Against a grand total of fifty-three “original” items, stand eighty-eight portraits known only through Roman copies, with all the dangers inherent in the medium. The difficulty of assessing on stylistic grounds not only the time of manufacture of the replica but also the date of the alleged prototype shakes my confidence in the procedure, even if the person suggesting the chronology is a keen connoisseur of ancient art like Schefold. Since his work, unlike Gisela Richter’s, usually illustrates only one replica of types known through multiple copies, the process of selection involved in such choice, whether consciously or unconsciously, inevitably favors the items that would confirm the preferred dating for the assumed models, despite the clear recognition that sculptors could alter their prototypes to suit the stylistic preferences of their own day.
To mention a single example, I believe that the Copenhagen Anakreon (fig. 34) is a Severizing, rather than a fifth-century creation. This is not to say that my opinion is more valid than Schefold’s, but simply that interpretation of styles can be subjective when it is not firmly anchored in objective evidence. The problem is compounded by the fact that many individuals of the Late Classical and Hellenistic phases wished to be depicted as philosophical types. A salutary lesson has just been learned from the so-called Delphi-philosopher statue, which recent research (M. Flashar and R. von der Hoff, BCH 117 [1993] 407-33) has shown to belong to a multi-figure dedication by private individuals, and which is properly left out from Schefold’s catalogue.

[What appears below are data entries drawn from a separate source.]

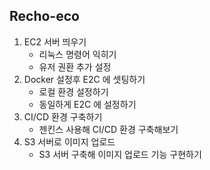 ## Recho-eco

1. EC2 서버 띄우기
   - 리눅스 명령어 익히기
   - 유저 권환 추가 설정
2. Docker 설정후 E2C 에 셋팅하기
   - 로컬 환경 설정하기
   - 동일하게 E2C 에 설정하기
3. CI/CD 환경 구축하기
   - 젠킨스 사용해 CI/CD 환경 구축해보기
4. S3 서버로 이미지 업로드
   - S3 서버 구축해 이미지 업로드 기능 구현하기

<!--

**Here are some ideas to get you started:**

🙋‍♀️ A short introduction - what is your organization all about?
🌈 Contribution guidelines - how can the community get involved?
👩‍💻 Useful resources - where can the community find your docs? Is there anything else the community should know?
🍿 Fun facts - what does your team eat for breakfast?
🧙 Remember, you can do mighty things with the power of [Markdown](https://docs.github.com/github/writing-on-github/getting-started-with-writing-and-formatting-on-github/basic-writing-and-formatting-syntax)
-->
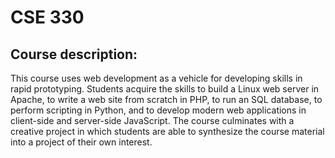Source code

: # CSE 330 

## Course description: 
This course uses web development as a vehicle for developing skills in rapid prototyping. Students acquire the skills to build a Linux web server in Apache, to write a web site from scratch in PHP, to run an SQL database, to perform scripting in Python, and to develop modern web applications in client-side and server-side JavaScript. The course culminates with a creative project in which students are able to synthesize the course material into a project of their own interest. 
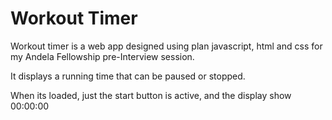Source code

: # Workout Timer
Workout timer is a web app designed using plan javascript, html and css for my Andela Fellowship pre-Interview session.

It displays a running time that can be paused or stopped.

When its loaded, just the start button is active, and the display show 00:00:00
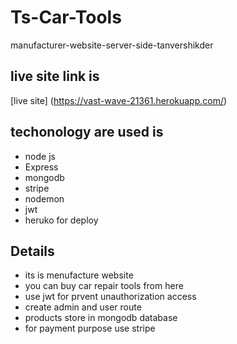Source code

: # Ts-Car-Tools 
manufacturer-website-server-side-tanvershikder 
## live site link is 
 [live site] (https://vast-wave-21361.herokuapp.com/)
## techonology are used is
  * node js
  * Express
  * mongodb
  * stripe
  * nodemon
  * jwt
  * heruko for deploy
## Details
  * its is menufacture website 
  * you can buy car repair tools from here
  * use jwt for prvent unauthorization access
  * create admin and user route
  * products store in mongodb database
  * for payment purpose use stripe
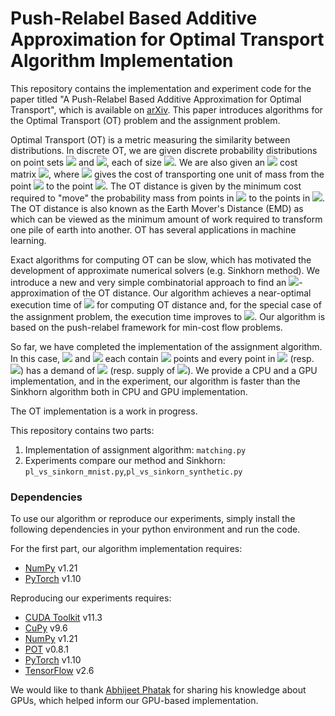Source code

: # Push-Relabel Based Additive Approximation for Optimal Transport Algorithm Implementation

This repository contains the implementation and experiment code for the paper titled "A Push-Relabel Based Additive Approximation for Optimal Transport", which is available on [arXiv](). This paper introduces algorithms for the Optimal Transport (OT) problem and the assignment problem.

Optimal Transport (OT) is a metric measuring the similarity between distributions. In discrete OT, we are given discrete probability distributions on point sets <img src="https://latex.codecogs.com/gif.latex?A" /> and <img src="https://latex.codecogs.com/gif.latex?B" />, each of size <img src="https://latex.codecogs.com/gif.latex?n" />. We are also given an <img src="https://latex.codecogs.com/gif.latex?n \times n" /> cost matrix <img src="https://latex.codecogs.com/gif.latex?W" />, where <img src="https://latex.codecogs.com/gif.latex?W(a,b)" /> gives the cost of transporting one unit of mass from the point <img src="https://latex.codecogs.com/gif.latex?b \in B" /> to the point <img src="https://latex.codecogs.com/gif.latex?a \in A" />. The OT distance is given by the minimum cost required to "move" the probability mass from points in <img src="https://latex.codecogs.com/gif.latex?B" /> to the points in <img src="https://latex.codecogs.com/gif.latex?A" />. The OT distance is also known as the Earth Mover's Distance (EMD) as which can be viewed as the minimum amount of work required to transform one pile of earth into another. OT has several applications in machine learning.

Exact algorithms for computing OT can be slow, which has motivated the development of approximate numerical solvers (e.g. Sinkhorn method). We introduce a new and very simple combinatorial approach to find an <img src="https://latex.codecogs.com/gif.latex?\varepsilon" />-approximation of the OT distance. Our algorithm achieves a near-optimal execution time of <img src="https://latex.codecogs.com/gif.latex?O(n^2/\varepsilon^2)" /> for computing OT distance and, for the special case of the assignment problem, the execution time improves to <img src="https://latex.codecogs.com/gif.latex?O(n^2/\varepsilon)" />. Our algorithm is based on the push-relabel framework for min-cost flow problems.

So far, we have completed the implementation of the assignment algorithm. In this case, <img src="https://latex.codecogs.com/gif.latex?A" /> and <img src="https://latex.codecogs.com/gif.latex?B" /> each contain <img src="https://latex.codecogs.com/gif.latex?n" /> points and every point in <img src="https://latex.codecogs.com/gif.latex?A" /> (resp. <img src="https://latex.codecogs.com/gif.latex?B" />) has a demand of <img src="https://latex.codecogs.com/gif.latex?1/n" /> (resp. supply of <img src="https://latex.codecogs.com/gif.latex?1/n" />). We provide a CPU and a GPU implementation, and in the experiment, our algorithm is faster than the Sinkhorn algorithm both in CPU and GPU implementation. 

The OT implementation is a work in progress.

This repository contains two parts: 

1. Implementation of assignment algorithm: `matching.py`
2. Experiments compare our method and Sinkhorn: `pl_vs_sinkorn_mnist.py`,`pl_vs_sinkorn_synthetic.py`

### Dependencies

To use our algorithm or reproduce our experiments, simply install the following dependencies in your python environment and run the code.

For the first part, our algorithm implementation requires:

- [NumPy](https://numpy.org/install/) v1.21 
- [PyTorch](https://pytorch.org/) v1.10

Reproducing our experiments requires:

- [CUDA Toolkit](https://developer.nvidia.com/cuda-11.3.0-download-archive) v11.3
- [CuPy](https://docs.cupy.dev/en/stable/install.html) v9.6
- [NumPy](https://numpy.org/install/) v1.21
- [POT](https://pythonot.github.io/) v0.8.1
- [PyTorch](https://pytorch.org/) v1.10
- [TensorFlow](https://www.tensorflow.org/install) v2.6

We would like to thank [Abhijeet Phatak](https://github.com/abhijit-15) for sharing his knowledge about GPUs, which helped inform our GPU-based implementation.
##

Despite these strictures, the lasting value of this book lies in the many insightful comments about ancient portraiture, its symbolic meaning, the inherent difference between Greek and Roman images of litterati (Roman authors do not seem to have been portrayed before the advent of Trajanic Classicizing), and, in brief, Schefold’s personal vision of a subject on which he has thought and taught for a lifetime. Assigned dates and identification may and will change with time, as studies on ancient portraits multiply in frequency, as we have seen in recent years. Yet we shall always remain indebted to Schefold for this masterly revision.